▶ DIRECTIVE: What lines of the data hold the string "none"? Copy them all.

▶ DATA FOR THIS TASK:

Start of Block

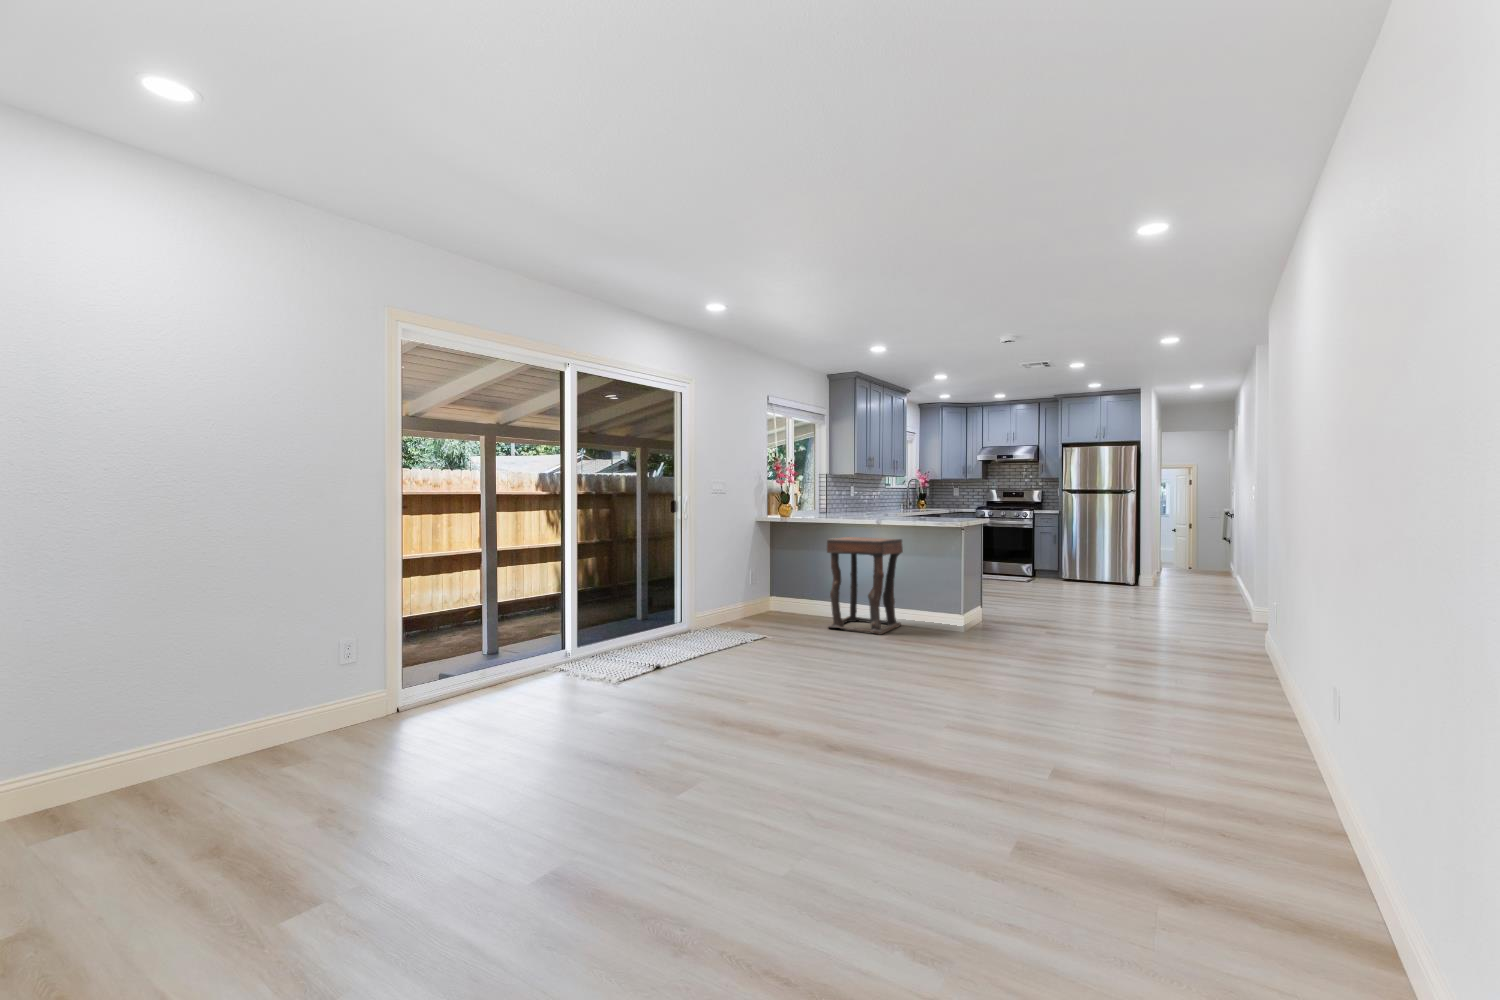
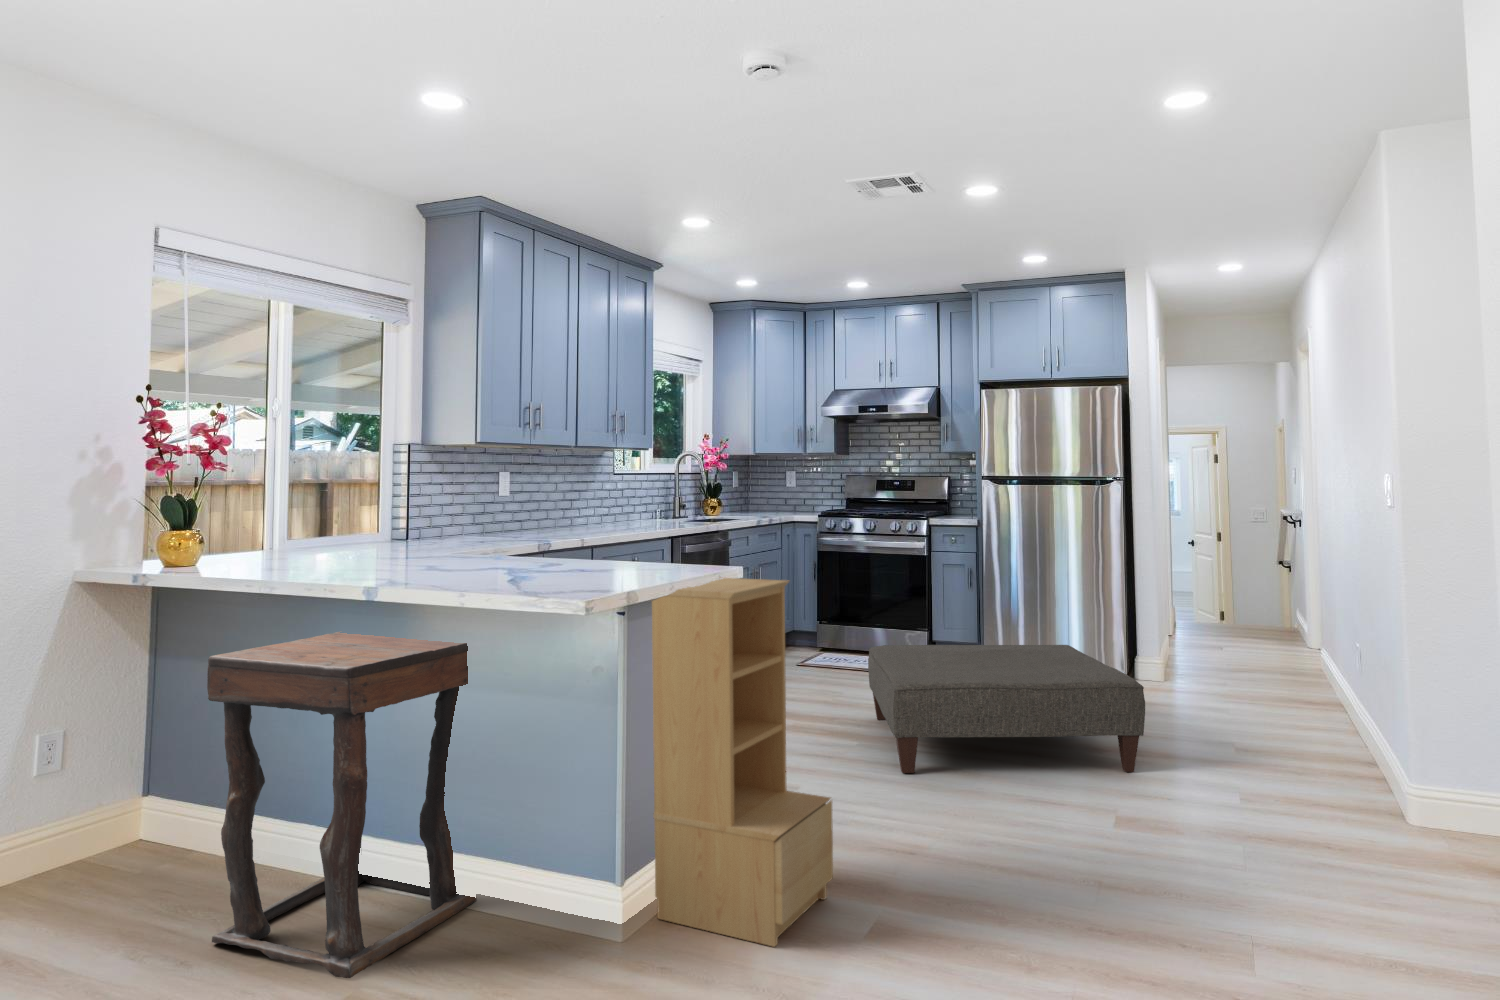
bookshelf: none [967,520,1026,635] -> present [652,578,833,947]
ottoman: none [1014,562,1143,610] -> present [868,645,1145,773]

End of Block
Start of Block

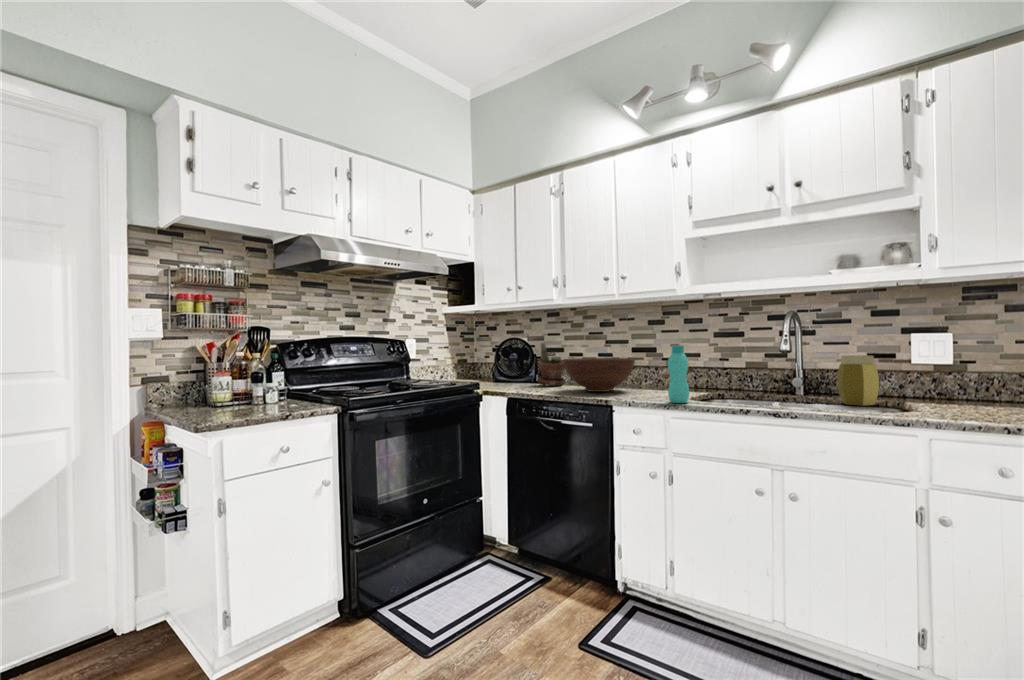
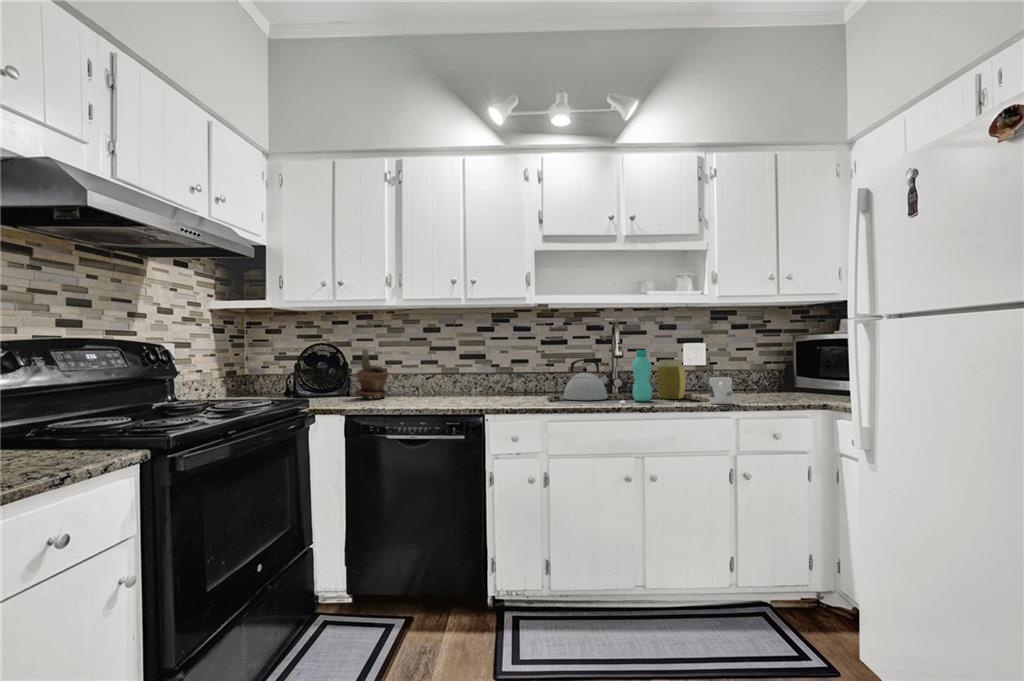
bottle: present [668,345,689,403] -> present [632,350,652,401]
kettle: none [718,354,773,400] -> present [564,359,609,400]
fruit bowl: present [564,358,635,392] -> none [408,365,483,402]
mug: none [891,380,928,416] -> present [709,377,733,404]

End of Block

▶ REPLY:
bookshelf: none [967,520,1026,635] -> present [652,578,833,947]
ottoman: none [1014,562,1143,610] -> present [868,645,1145,773]
kettle: none [718,354,773,400] -> present [564,359,609,400]
fruit bowl: present [564,358,635,392] -> none [408,365,483,402]
mug: none [891,380,928,416] -> present [709,377,733,404]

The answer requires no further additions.